Journalism

Using tech to empower people in hurricane recovery

Recovers.org, which won a Knight News Challenge grant, creates dashboards to help communities more efficiently respond to disasters. Below, Caitria O’Neill blogs about its response to Hurricane Sandy. The following is cross-posted from Recovers.org’s blog. Above: volunteers in Red Hook, photo credit: Dave Perry. 

The city of New York got a lot of things right in the wake of Hurricane Sandy. The sheer scale of the disaster means that it does take time to reach all of the people with needs. In my opinion, for all the criticism, the city and large aid organizations like FEMA and the Red Cross did a fairly good job considering the circumstances. They prepared for the unthinkable.

But they did not prepare ordinary citizens for the roles they would have to play in such a massive disaster. With official responses overwhelmed, citizens began meeting needs without any training, information or legal forms to protect themselves. This is one of the largest failures and greatest success stories to come out of New York City. And it is something that we can change.

Recovers.org gets busy

1.) We bridged the gap: In the first week, we were able to build database over 23,000 skilled volunteers and item donors.

Reported needs are steadily increasing as more and more residents return home and assess the damage. While these volunteers could not all be used in the immediate aftermath, they are needed more than ever now.

Local organizations in impacted areas did not have the capacity to do this in the first week. Thanks to our site, we’ve taken the peak of interest in the disaster, and given it to them for long-term recovery.

Compare the graphs for the Google search “Volunteer Hurricane Sandy” and a graph of our site traffic in the same time. Local churches and nonprofits operating in the deadzone could not translate this interest into aid in real time. We did – and effectively translated these web searches by motivated volunteers into a database record of skills and items that local churches and nonprofits can continue to leverage far into the future.

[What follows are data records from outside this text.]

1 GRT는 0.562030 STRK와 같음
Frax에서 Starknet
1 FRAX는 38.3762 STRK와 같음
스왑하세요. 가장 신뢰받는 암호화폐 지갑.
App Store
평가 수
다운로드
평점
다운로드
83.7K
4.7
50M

2.) The community owned their own recovery: While our tool kit contributed greatly to the initial capacity, this effort was completely owned and operated by local organizers on the ground. This wasn’t Recovers.org riding in on a white horse, this was application of a tool kit, by neighborhoods that needed it. 

In NYC, we launched sites for the Lower East SideRed Hook, Astoria and Staten Island in partnership with the burgeoning Occupy Sandy movement. Our understanding was that each of these sites belonged to the communities they were named for, would remain there long-term, but that the people providing aid quickly should have the means to do so. Occupy Sandy was able to jumpstart recovery across the city – moving masses of people and goods from where they showed up to where they were needed most.

Now, we are seeing more and more community leaders and local organizations begin to take ownership of these tools. Pet shelters seeking pet-specific skills in volunteers. Local nonprofits looking for translators. Organizations with remote volunteers who want to help by matching needs and aid as administrators. Know any? Have them email [email protected].

3.) We’ve learned: I’m not sure we were ready for Hurricane Sandy – but we now know we can handle a landscape scale disaster in the largest city in the U.S. We’ve also learned exactly how hard this is.

It is imperative that these systems be implemented BEFORE a disaster. Trying to reach and train administrators in a dead-zone, to teach them how to use an unfamiliar system during a disaster is unworkable. Here, it only worked through blood, sweat, tears and dedicated volunteers. We were unable to provide additional sites for areas like Coney Island, the Rockaways, and Lindenhurst NY that also sustained damage.

We also learned a great deal about the way our tools are seen and used in the absence of training. We’ve built a long list of changes to implement, and have been responding to feedback in real time to make the site easier to use. Keep it coming.

Next Steps: 

This experience, more than any other in our history, has convinced me of the need for this type of platform. We need coordination between government, nonprofit and grassroots efforts. We need fewer forms, smarter tools, and cleaner data. We need simple, accessible information before a disaster, letting ordinary people know how to get involved in a safe, efficient manner.